Records from a dataset

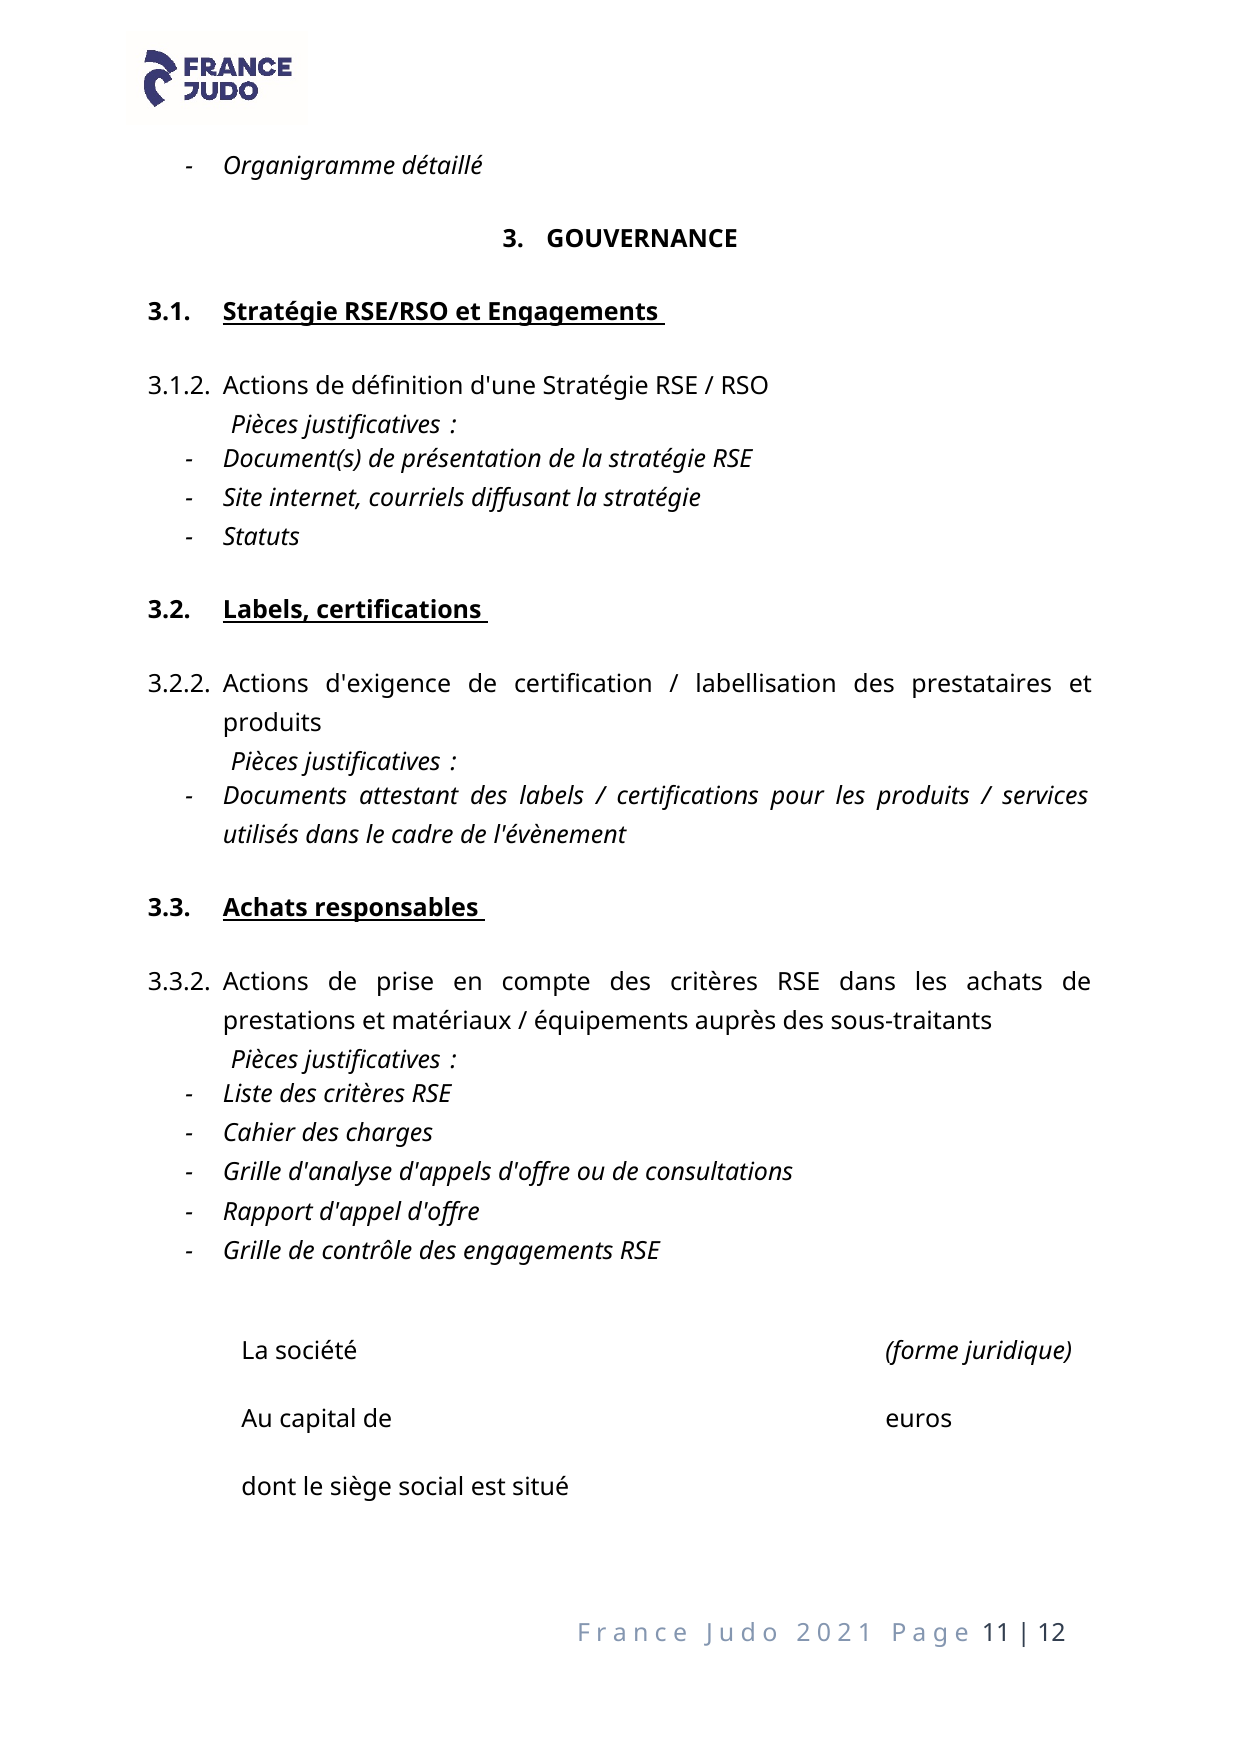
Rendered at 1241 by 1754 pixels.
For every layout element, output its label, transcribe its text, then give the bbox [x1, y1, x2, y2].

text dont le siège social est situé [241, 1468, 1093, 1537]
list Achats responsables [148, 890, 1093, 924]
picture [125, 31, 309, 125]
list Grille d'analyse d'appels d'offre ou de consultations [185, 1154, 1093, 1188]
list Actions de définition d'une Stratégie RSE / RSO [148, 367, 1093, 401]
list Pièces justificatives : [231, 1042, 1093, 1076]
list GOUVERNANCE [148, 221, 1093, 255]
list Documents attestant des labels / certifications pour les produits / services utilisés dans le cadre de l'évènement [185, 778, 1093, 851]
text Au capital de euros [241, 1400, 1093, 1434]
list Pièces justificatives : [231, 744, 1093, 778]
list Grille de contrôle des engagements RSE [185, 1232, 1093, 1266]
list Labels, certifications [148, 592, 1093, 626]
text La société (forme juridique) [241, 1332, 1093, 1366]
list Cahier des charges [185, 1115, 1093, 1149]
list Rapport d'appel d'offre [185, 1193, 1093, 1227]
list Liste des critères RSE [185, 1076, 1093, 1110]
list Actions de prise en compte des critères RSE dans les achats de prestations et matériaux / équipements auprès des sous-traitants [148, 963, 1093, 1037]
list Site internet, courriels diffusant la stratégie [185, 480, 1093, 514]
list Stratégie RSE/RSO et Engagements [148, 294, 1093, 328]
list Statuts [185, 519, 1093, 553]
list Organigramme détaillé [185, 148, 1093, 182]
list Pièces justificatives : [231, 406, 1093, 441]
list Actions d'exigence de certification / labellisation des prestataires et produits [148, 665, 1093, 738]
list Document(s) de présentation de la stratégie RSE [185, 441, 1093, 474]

• [EXERCISE AIM]
Your answer should consist of all lines above that include the string "Grille".

• [RESULT]
list Grille d'analyse d'appels d'offre ou de consultations [185, 1154, 1093, 1188]
list Grille de contrôle des engagements RSE [185, 1232, 1093, 1266]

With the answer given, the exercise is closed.